Dussehra is the biggest festival for Nepalis in Darjeeling and Nepali is one of the recognised national languages of India included in the 8th schedule of the Constitution. Yet, the state machinery chose to greet the people in Bengali. This, to me, showed disrespect of my mother tongue and of the sentiments of the people of the hills. The worst part, it seemed to be deliberate.

One state, one language?

One can choose Nepali as an optional paper in the Union Public Service Commission exams but not in the West Bengal Civil Service exams. The state civil service offers a choice of languages such as Bengali, Hindi, English, Sanskrit, Urdu, Santhal and even Pali, Arabic, French and Persian. Nepali, a recognised language under the Constitution, continues to be discriminated against by the state government.

Even if one cracks the West Bengal Civil Service, a candidate must clear all the departmental exams – which include a Bengali paper for non-Bengalis and a Hindi paper for Bengalis – to be regularised in service. If a candidate fails to clear a departmental exam, all increments are stalled and the service confirmation is withheld. So, if a candidate is from the hills and has never studied Bengali, it puts them at a distinct disadvantage. I personally know senior officers with the West Bengal Civil Service who have not yet cleared their exams. Some of them don’t ever bother to.

I recall another instance of the state’s “language politics” in Darjeeling. It was 2014 and a friend of mine, working relentlessly despite her poor health and her family’s financial problems, had cracked the West Bengal College Service Commission – which recommends candidates for appointment as lecturers in the state’s universities and colleges. She was thrilled, as were her parents. Knowing her, it came as no surprise to me and I felt inspired by her. But the West Bengal College Service Commission denied her the job she had earned because she could not read and write Bengali – although she spoke fluent Bengali, having done her graduation and post-graduation in Kolkata.

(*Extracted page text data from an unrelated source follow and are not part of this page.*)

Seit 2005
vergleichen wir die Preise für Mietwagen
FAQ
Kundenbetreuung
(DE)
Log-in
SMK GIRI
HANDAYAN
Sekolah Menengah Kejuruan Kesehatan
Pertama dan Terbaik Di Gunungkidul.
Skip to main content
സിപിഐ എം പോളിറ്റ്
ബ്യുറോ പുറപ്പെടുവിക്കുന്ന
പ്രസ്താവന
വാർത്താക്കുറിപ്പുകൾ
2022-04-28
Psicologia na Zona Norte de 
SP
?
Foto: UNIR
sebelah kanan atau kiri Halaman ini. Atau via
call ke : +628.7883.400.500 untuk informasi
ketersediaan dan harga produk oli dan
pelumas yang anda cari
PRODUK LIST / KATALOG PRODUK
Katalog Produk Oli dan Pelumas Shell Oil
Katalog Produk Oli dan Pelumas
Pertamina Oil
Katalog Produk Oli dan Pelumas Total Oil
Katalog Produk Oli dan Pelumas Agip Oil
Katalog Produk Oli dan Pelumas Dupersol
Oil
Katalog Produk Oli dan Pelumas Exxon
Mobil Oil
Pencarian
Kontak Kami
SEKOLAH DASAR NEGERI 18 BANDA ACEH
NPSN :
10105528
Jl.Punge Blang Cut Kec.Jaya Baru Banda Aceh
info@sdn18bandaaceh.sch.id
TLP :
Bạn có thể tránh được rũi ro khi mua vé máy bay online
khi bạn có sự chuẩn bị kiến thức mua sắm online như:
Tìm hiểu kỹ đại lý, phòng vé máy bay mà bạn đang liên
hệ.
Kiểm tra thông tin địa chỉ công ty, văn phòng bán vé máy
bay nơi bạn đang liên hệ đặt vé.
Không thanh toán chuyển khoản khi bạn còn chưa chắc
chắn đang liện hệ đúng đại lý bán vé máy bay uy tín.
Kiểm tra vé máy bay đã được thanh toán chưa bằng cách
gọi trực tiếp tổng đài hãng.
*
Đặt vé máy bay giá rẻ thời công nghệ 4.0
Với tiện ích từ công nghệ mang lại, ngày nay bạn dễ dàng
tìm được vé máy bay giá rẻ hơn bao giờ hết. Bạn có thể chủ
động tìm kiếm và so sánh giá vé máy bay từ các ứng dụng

She was not the only one: that year, six students from the hills and the neighbouring Dooars and Tarai regions were denied jobs by the commission for the same reason.

How is this fair when my Bengali college lecturer in Darjeeling taught me in “Bonglish”? The state government showed neither fairness nor uniformity when it denied jobs to candidates from the hills, who had cleared the exam, only on the basis of language.

There are endless examples like these: schools not receiving their Nepali textbooks, supplied by the state government, even till the half-yearly exams, government forms being available only in Bengali or Urdu in a linguistically rich Bengal, and so on.

I love to travel, to discover new places and their history, culture and practices. I especially love the look in the eyes of my hosts when I utter a few words in their language. That is when they open the doors not just to their homes but also to their hearts. The present state of Darjeeling that you see on your television sets ­–people being killed, street protests, the military out in force – is a result of the systematic killing of thousands of ever smiling and welcoming hosts by the state in the name of “one state, one language”.